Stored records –
===============
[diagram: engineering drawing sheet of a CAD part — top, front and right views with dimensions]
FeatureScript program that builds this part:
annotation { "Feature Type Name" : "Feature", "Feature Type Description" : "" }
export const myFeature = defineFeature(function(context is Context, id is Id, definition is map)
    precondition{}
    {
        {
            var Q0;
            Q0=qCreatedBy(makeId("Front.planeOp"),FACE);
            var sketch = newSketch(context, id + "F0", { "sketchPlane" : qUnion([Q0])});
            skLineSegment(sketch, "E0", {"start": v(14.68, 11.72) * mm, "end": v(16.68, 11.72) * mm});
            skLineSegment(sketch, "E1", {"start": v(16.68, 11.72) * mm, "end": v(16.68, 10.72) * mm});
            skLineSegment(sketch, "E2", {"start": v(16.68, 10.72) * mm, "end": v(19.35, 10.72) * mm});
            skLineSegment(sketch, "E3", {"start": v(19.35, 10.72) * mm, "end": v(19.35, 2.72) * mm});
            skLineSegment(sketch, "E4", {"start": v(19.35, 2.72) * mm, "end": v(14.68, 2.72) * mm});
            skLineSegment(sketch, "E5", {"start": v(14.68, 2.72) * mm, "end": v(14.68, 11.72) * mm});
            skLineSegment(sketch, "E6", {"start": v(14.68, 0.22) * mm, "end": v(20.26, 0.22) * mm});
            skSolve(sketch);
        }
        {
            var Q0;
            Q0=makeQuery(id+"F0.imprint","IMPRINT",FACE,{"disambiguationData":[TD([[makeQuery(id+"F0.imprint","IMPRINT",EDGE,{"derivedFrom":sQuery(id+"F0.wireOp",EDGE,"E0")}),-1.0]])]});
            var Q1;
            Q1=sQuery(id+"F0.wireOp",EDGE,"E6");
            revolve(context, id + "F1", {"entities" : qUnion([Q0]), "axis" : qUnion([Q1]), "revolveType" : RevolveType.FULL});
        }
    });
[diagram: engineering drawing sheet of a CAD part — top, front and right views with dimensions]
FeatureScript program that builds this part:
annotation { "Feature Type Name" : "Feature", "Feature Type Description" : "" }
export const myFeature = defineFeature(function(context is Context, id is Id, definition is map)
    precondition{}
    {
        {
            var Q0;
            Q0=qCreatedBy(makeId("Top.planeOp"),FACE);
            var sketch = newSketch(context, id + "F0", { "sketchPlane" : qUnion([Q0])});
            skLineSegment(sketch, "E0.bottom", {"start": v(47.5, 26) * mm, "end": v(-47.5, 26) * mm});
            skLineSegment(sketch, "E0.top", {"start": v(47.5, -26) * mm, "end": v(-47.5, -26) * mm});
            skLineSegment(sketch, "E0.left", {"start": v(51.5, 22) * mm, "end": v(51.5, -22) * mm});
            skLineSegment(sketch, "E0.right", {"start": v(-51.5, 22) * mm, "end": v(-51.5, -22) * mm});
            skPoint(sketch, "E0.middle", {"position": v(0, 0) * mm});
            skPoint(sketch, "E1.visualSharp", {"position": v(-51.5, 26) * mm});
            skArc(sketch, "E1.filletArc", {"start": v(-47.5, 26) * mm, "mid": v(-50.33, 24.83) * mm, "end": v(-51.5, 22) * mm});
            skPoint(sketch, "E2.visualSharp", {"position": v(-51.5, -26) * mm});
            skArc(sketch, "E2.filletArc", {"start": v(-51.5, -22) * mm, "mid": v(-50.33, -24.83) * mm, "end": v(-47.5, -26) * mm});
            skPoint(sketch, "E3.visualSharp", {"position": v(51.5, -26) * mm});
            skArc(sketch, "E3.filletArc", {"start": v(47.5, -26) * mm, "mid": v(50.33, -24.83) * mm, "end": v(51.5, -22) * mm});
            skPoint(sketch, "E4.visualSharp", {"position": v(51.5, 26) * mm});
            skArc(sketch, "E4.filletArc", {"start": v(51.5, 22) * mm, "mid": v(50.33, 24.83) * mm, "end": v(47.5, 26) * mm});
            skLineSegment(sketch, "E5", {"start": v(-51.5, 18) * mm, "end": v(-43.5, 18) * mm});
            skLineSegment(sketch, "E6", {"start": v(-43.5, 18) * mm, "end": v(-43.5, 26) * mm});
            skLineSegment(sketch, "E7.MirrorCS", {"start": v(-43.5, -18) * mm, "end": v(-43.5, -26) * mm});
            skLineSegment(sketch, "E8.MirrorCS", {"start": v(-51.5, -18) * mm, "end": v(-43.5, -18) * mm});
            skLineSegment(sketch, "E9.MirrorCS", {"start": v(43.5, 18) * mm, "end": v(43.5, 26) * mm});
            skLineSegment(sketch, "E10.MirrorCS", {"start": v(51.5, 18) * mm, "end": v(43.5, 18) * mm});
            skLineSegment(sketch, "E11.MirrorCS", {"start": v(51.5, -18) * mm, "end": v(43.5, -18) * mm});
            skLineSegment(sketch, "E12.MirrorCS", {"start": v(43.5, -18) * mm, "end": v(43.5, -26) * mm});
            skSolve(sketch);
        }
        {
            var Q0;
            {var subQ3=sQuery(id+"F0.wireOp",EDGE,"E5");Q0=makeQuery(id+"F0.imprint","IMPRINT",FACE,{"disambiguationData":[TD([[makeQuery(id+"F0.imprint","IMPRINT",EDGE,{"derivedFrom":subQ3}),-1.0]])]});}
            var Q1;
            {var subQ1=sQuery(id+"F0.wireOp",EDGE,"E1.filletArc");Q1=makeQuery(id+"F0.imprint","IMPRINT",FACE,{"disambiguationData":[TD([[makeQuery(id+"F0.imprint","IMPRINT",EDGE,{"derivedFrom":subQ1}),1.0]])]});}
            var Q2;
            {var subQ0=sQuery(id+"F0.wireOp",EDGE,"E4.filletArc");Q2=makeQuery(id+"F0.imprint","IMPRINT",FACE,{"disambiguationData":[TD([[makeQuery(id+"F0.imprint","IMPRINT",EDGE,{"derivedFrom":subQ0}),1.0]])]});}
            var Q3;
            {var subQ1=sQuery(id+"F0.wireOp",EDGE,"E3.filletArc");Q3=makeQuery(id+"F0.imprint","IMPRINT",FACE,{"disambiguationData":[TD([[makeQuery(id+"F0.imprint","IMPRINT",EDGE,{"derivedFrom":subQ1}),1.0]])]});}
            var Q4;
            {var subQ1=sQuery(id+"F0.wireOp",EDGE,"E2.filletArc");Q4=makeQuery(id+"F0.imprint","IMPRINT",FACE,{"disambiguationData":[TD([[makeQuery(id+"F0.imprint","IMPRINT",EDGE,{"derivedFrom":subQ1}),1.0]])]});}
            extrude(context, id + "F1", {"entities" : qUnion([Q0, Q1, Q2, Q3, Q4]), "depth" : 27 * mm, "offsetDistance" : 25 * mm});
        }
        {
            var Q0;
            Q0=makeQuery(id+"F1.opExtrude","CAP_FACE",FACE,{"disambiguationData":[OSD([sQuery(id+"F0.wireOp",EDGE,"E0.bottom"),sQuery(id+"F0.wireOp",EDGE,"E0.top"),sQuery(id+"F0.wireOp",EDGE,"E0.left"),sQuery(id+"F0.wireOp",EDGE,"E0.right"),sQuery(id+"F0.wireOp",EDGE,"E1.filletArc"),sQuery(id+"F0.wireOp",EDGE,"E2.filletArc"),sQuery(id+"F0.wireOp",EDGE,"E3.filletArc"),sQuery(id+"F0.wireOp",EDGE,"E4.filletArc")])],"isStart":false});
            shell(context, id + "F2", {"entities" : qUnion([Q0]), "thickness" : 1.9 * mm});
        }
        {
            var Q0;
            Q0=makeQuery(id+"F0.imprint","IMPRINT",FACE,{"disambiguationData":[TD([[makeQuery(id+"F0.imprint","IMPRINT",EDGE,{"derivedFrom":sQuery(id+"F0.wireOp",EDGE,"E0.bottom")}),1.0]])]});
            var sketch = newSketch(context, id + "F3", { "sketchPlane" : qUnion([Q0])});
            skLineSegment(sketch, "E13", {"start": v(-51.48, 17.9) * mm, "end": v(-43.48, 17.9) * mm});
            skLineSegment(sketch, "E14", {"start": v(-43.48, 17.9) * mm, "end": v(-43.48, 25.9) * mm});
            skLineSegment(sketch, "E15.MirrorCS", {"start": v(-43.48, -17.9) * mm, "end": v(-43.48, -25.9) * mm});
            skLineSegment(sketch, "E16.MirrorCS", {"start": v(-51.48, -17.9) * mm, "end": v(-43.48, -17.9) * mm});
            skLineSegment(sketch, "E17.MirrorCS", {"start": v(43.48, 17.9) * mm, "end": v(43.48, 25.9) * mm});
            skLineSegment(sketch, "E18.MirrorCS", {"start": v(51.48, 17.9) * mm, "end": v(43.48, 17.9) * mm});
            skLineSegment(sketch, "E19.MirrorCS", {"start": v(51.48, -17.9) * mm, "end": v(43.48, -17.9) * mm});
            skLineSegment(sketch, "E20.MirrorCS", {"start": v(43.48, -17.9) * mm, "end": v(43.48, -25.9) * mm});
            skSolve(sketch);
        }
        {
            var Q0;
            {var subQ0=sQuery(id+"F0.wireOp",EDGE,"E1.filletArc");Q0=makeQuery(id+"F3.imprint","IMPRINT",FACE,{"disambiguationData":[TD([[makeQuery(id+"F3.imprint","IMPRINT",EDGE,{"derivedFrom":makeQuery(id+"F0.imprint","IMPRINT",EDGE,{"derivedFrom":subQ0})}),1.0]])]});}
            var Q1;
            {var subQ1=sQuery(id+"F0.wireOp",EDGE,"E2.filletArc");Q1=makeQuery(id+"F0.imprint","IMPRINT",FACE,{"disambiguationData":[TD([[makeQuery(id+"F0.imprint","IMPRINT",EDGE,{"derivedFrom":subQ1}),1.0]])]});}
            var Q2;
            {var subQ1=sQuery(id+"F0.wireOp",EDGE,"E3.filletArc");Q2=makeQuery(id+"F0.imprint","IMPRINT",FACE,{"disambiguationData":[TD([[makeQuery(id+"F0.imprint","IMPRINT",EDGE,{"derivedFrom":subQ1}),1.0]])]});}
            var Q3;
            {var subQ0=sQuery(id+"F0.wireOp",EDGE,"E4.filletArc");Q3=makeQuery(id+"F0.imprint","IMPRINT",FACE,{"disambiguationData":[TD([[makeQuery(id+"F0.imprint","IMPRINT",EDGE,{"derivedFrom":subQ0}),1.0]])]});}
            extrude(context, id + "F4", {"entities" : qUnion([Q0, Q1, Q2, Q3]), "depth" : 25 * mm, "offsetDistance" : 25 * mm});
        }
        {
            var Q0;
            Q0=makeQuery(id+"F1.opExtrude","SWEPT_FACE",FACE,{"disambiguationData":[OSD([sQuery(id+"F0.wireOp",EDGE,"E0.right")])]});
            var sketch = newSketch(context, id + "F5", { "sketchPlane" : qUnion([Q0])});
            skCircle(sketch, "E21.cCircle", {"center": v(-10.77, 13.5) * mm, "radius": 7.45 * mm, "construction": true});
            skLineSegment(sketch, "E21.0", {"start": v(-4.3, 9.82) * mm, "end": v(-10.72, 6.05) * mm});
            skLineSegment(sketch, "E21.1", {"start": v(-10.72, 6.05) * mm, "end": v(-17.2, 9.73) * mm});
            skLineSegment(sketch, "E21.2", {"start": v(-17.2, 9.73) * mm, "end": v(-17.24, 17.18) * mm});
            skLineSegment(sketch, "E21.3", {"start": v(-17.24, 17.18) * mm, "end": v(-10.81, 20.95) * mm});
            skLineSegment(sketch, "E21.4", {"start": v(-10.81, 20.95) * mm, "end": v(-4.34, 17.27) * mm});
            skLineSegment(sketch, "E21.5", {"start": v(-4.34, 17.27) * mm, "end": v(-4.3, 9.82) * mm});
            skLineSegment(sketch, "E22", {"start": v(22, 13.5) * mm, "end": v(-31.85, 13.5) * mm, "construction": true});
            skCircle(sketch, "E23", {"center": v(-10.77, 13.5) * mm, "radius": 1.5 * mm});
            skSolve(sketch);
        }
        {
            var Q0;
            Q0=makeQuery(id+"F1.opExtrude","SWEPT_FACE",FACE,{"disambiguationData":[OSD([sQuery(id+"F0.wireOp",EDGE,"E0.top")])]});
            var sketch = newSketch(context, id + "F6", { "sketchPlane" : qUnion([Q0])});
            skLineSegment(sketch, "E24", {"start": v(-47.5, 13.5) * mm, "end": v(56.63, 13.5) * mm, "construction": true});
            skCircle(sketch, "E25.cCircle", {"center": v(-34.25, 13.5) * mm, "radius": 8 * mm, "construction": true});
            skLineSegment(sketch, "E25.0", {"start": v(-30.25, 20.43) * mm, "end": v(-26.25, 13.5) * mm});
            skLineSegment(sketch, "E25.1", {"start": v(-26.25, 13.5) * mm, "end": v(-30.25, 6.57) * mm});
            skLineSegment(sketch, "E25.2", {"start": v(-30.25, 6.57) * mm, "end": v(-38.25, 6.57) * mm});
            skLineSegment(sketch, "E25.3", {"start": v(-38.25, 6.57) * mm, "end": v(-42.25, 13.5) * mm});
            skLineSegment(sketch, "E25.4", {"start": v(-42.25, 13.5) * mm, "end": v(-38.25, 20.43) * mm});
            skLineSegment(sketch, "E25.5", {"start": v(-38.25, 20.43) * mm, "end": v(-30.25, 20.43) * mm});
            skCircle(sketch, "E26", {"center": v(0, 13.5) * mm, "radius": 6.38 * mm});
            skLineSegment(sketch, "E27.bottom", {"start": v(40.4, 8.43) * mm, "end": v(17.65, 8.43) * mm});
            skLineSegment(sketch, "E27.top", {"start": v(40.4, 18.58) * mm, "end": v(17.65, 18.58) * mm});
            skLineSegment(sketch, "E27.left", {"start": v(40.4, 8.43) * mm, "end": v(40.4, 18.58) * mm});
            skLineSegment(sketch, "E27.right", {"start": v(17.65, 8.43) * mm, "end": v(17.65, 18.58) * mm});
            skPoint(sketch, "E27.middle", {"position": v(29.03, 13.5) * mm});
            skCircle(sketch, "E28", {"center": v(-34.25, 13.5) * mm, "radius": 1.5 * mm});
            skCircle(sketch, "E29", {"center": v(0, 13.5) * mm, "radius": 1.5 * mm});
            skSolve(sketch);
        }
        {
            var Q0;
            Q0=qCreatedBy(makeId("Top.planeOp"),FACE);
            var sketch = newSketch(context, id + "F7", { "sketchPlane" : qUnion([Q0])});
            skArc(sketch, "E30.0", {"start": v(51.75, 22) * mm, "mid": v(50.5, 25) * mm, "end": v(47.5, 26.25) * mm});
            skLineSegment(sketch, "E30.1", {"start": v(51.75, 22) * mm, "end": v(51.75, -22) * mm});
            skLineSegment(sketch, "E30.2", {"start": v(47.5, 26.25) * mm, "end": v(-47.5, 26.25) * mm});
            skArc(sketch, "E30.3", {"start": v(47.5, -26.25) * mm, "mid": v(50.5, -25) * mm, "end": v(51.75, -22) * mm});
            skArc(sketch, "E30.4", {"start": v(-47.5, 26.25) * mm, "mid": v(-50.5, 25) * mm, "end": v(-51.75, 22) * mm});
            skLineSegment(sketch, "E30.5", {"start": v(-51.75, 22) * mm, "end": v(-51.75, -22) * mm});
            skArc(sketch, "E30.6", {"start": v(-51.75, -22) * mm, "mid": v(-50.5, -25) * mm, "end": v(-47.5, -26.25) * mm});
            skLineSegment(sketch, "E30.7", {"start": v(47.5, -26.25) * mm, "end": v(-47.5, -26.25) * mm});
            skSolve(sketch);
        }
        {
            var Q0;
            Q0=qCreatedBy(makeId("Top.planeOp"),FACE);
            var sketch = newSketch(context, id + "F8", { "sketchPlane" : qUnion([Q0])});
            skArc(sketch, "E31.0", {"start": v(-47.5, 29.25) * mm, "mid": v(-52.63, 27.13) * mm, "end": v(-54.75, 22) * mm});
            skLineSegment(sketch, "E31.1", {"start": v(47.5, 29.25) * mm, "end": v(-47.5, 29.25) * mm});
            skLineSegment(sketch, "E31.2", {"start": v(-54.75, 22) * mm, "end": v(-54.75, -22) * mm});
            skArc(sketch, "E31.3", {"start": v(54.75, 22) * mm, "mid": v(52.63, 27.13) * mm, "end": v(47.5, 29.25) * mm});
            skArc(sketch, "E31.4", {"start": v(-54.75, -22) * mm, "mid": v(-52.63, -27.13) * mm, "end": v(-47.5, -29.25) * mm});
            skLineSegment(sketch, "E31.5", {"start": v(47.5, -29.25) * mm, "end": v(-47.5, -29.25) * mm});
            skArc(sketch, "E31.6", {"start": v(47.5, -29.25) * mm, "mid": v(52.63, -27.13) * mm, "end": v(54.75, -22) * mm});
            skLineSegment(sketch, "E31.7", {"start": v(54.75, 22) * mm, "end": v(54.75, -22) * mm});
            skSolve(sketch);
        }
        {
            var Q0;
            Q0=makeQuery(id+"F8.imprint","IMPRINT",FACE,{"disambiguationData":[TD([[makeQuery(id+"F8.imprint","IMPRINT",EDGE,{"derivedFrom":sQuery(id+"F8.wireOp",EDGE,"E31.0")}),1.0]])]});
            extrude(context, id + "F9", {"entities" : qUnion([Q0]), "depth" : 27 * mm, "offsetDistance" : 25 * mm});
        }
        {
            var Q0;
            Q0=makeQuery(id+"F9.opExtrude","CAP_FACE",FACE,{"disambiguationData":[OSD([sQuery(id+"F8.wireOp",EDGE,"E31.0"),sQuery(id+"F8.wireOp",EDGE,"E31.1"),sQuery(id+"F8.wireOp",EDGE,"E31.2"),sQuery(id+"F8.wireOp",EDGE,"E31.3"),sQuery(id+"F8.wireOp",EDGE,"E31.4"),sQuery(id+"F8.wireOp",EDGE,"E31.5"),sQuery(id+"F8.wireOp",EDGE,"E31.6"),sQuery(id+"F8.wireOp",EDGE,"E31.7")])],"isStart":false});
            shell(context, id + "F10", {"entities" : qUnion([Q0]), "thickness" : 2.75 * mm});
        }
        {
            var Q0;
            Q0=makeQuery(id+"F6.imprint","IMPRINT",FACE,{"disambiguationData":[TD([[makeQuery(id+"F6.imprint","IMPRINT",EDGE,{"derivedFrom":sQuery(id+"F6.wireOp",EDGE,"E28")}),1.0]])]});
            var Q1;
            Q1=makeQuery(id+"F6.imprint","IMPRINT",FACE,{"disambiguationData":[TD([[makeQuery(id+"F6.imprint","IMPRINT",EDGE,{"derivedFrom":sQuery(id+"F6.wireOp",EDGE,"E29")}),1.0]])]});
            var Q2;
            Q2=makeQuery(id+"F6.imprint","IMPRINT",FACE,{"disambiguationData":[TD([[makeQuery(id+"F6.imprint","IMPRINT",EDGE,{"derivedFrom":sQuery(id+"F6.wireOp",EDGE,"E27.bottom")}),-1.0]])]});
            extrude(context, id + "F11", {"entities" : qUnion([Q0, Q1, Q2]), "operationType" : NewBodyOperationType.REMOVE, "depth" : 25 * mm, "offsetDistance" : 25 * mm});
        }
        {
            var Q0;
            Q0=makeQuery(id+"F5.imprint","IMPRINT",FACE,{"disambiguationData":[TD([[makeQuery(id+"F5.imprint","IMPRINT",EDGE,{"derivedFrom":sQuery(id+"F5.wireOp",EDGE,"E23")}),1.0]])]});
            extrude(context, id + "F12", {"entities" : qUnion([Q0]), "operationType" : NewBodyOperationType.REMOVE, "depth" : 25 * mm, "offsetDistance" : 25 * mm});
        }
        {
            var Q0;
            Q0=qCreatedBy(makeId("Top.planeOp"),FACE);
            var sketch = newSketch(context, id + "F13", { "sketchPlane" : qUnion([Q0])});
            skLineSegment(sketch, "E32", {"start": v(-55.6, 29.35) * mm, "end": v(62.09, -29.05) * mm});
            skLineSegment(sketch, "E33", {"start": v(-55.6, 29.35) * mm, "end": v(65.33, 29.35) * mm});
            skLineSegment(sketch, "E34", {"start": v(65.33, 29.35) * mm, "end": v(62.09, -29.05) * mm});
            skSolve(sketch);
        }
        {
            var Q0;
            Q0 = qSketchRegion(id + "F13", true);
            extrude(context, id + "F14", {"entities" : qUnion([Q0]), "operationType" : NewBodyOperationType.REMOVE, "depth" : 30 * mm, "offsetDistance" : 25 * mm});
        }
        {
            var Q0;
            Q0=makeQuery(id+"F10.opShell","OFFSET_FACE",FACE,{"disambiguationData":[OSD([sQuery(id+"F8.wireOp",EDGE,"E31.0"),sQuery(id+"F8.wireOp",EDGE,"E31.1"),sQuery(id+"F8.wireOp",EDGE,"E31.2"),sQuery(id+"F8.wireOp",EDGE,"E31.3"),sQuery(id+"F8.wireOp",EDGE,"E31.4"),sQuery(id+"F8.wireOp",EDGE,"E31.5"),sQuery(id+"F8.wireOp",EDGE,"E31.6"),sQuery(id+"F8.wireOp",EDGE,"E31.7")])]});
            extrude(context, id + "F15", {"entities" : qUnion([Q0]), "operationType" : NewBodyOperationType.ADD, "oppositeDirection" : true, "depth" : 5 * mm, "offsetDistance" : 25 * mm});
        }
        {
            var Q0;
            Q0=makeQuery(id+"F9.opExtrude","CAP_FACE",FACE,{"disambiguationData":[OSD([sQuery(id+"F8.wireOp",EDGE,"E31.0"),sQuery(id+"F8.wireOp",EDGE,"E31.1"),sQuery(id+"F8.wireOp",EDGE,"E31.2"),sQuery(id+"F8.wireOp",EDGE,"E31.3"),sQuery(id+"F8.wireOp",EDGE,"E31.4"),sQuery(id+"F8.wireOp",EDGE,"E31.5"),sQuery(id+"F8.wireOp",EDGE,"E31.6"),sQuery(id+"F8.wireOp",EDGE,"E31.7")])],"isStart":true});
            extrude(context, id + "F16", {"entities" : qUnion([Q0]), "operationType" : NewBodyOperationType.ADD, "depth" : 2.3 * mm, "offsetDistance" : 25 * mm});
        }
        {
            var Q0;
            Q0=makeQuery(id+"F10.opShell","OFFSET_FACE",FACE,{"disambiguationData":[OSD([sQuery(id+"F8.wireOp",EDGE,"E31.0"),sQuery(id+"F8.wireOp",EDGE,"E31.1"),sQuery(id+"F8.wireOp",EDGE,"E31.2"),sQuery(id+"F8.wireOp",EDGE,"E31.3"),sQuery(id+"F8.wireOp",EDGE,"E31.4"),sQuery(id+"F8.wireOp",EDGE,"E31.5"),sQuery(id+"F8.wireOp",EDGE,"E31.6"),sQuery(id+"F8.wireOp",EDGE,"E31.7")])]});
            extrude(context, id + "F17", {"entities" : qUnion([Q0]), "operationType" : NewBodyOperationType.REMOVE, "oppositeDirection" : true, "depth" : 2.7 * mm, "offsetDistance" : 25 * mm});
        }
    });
===============
Set exercise –
Which lines of the rows above contain the string "left", with case counting? Pull out every one of them.

Response to this task –
            skLineSegment(sketch, "E0.left", {"start": v(51.5, 22) * mm, "end": v(51.5, -22) * mm});
            Q0=makeQuery(id+"F1.opExtrude","CAP_FACE",FACE,{"disambiguationData":[OSD([sQuery(id+"F0.wireOp",EDGE,"E0.bottom"),sQuery(id+"F0.wireOp",EDGE,"E0.top"),sQuery(id+"F0.wireOp",EDGE,"E0.left"),sQuery(id+"F0.wireOp",EDGE,"E0.right"),sQuery(id+"F0.wireOp",EDGE,"E1.filletArc"),sQuery(id+"F0.wireOp",EDGE,"E2.filletArc"),sQuery(id+"F0.wireOp",EDGE,"E3.filletArc"),sQuery(id+"F0.wireOp",EDGE,"E4.filletArc")])],"isStart":false});
            skLineSegment(sketch, "E27.left", {"start": v(40.4, 8.43) * mm, "end": v(40.4, 18.58) * mm});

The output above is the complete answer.